Le rythme fluide et rapide de la dynamique production peinte à la main Caprice en couleurs  (Evelyn Lambart et Norman McLaren, sur une musique d’Oscar Peterson, 1949), et le ravissement que suscite Blinkity Blank (Norman McLaren, 1955), directement gravé sur pellicule, caractérisent également Free Fall (1964), de Lipsett. Le film résulte d’une éblouissante pixillation, de surimpressions, d’une musique percussive, de rythmes syncopés et de  juxtapositions ironiques. Cherchant à créer une expérience synthétique par l’intensification de l’image et du son, Lipsett recourt à une technique axée sur la vivacité et reposant sur un cadre unique. Il écrit, citant le théoricien du cinéma Siegfried Kracauer : « Dans toute cette réalité psychophysique, les événements intérieurs et extérieurs s’entremêlent et se fondent les uns aux autres – ‘ Je n’arrive pas à dire si je vois ou si j’entends – je sens le goût, je hume le son – tout ne fait qu’un – je suis moi-même le ton.’ »

Caprice en couleurs, Norman McLaren et Evelyn Lambart, offert par l’Office national du film du Canada

Free Fall, Arthur Lipsett, provided by the National Film Board of Canada

Mais plus que tout autre cinéaste, Lipsett soude l’obligation documentaire de l’ONF aux impulsions expérimentales ressenties au sein de l’Unité B. Son chef-d’œuvre réalisé au moyen de film trouvé, à savoir le remixage d’actualités A Trip Down Memory Lane (1965), puise discrètement à même ces deux sources.
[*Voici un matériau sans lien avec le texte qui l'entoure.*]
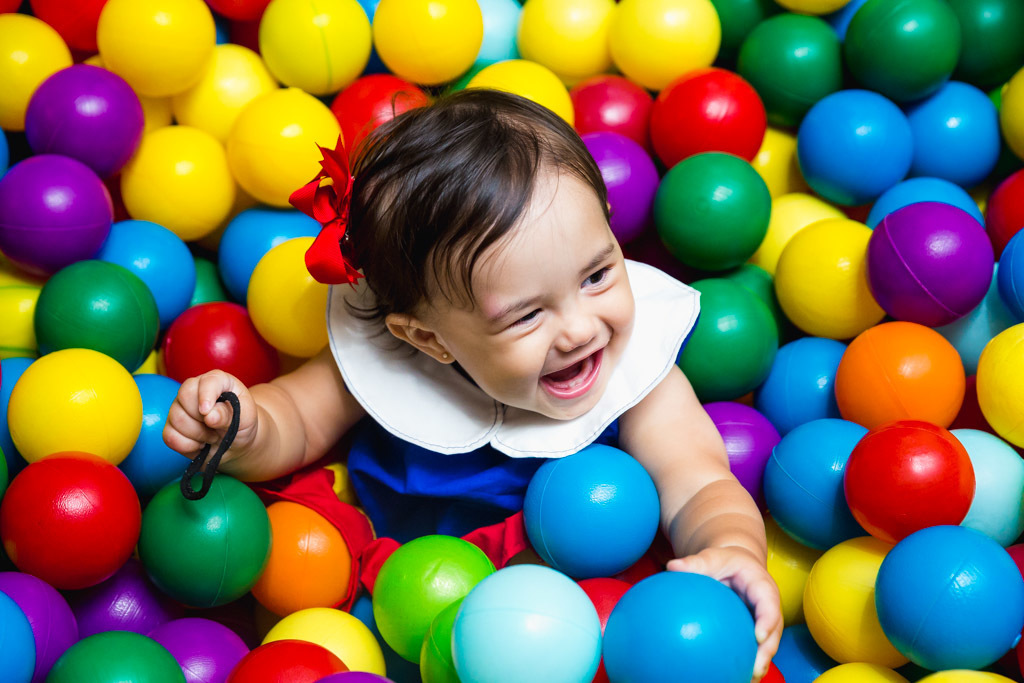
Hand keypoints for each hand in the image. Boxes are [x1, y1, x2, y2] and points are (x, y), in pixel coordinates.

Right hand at [162, 370, 258, 465]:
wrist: (236, 443)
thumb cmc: (242, 424)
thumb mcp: (246, 418)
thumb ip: (229, 414)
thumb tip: (209, 415)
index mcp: (218, 381)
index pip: (206, 381)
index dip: (205, 395)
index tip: (207, 412)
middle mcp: (195, 390)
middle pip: (184, 396)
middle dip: (201, 418)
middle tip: (216, 427)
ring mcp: (180, 408)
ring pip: (176, 419)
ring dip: (198, 434)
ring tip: (212, 436)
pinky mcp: (172, 427)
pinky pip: (170, 437)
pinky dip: (188, 446)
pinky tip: (200, 444)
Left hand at [667, 547, 782, 682]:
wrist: (736, 564)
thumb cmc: (724, 561)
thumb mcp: (712, 557)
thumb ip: (695, 562)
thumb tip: (671, 566)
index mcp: (762, 587)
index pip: (769, 604)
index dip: (767, 620)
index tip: (758, 636)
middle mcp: (769, 607)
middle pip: (774, 631)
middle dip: (766, 652)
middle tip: (754, 670)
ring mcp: (765, 621)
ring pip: (767, 645)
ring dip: (759, 664)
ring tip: (746, 680)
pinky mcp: (756, 631)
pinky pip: (754, 648)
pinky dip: (747, 663)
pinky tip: (732, 676)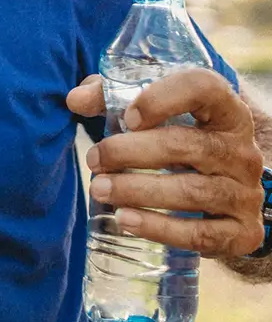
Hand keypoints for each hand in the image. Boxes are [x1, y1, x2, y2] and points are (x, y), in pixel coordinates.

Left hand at [68, 71, 265, 255]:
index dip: (162, 99)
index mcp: (226, 111)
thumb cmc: (181, 140)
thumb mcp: (155, 113)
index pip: (204, 88)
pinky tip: (124, 220)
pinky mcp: (243, 232)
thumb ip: (113, 97)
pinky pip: (202, 234)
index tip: (126, 117)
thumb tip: (75, 100)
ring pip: (192, 192)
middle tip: (93, 160)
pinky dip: (160, 228)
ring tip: (98, 189)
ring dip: (138, 191)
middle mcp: (243, 150)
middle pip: (186, 145)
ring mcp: (246, 193)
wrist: (226, 192)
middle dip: (130, 152)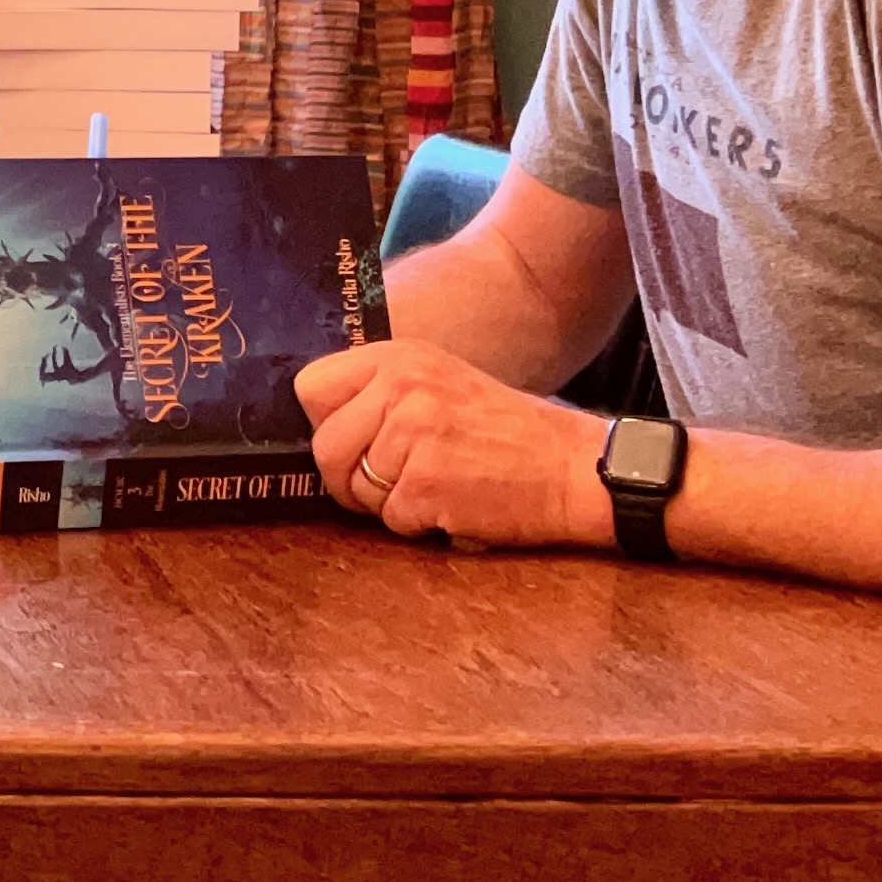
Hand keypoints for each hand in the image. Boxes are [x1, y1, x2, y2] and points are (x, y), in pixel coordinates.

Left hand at [294, 339, 613, 550]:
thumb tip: (318, 420)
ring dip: (388, 503)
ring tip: (435, 485)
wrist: (571, 466)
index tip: (354, 441)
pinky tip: (453, 504)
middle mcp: (401, 387)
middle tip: (391, 483)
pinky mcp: (426, 483)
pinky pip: (391, 519)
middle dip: (348, 478)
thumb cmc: (504, 432)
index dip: (326, 424)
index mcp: (398, 357)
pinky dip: (418, 524)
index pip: (311, 387)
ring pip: (356, 489)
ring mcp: (413, 434)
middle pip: (325, 447)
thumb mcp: (438, 383)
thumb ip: (379, 392)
A Trip Down Memory Lane, Arthur Lipsett, offert par l’Office national du film du Canada

Quoique le principe d’un cinéma d’avant-garde subventionné par le gouvernement soit en lui-même contradictoire, l’arc incandescent des films d’Arthur Lipsett montre bien que l’art provocateur, voire radical peut germer et s’épanouir, à tout le moins un certain temps, à l’intérieur du cadre institutionnel. Même s’il n’a achevé dans ce contexte qu’un nombre de productions relativement restreint – six films en dix ans – son influence sur l’orientation du cinéma expérimental à l’ONF et au-delà demeure déterminante.
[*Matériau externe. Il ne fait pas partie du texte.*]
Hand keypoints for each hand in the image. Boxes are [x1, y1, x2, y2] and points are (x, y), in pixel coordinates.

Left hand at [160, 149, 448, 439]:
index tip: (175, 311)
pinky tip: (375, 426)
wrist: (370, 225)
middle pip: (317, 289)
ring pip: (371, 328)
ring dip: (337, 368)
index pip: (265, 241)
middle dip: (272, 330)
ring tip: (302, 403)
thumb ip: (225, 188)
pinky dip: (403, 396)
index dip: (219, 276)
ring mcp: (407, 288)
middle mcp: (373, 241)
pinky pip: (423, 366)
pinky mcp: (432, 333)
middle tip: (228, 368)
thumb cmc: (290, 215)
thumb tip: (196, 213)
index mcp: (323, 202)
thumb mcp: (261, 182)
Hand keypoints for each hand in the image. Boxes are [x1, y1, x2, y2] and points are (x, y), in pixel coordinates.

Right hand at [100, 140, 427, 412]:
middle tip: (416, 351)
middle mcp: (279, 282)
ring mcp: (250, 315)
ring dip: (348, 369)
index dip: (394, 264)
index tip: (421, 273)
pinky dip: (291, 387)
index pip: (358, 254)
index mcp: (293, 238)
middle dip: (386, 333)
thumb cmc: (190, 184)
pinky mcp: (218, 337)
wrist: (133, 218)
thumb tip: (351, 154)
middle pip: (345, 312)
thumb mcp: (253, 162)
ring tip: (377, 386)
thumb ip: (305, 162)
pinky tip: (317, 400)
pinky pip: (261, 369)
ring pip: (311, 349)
Le cinéma de Lipsett a ouvert des voies et des possibilités sans précédent à sa génération et aux suivantes. On a enseigné ses travaux dans les écoles de tout le pays et présenté ceux-ci à Radio-Canada. En s’appuyant sur ses applications relatives au montage vertical (la juxtaposition, moment par moment, de l’image et du son), les cinéastes canadiens qui lui ont succédé se distinguent par l’importance qu’ils accordent à la manipulation formelle et à la superposition, qu’ils allient dans certains cas à des thèmes personnels, poétiques et émouvants. Envisagées sous cet angle, les contributions de Lipsett à l’histoire du film expérimental de l’ONF – le théorique « Studio X » – revêtent des significations d’autant plus riches et multiples.

Arthur Lipsett est décédé le 1er mai 1986.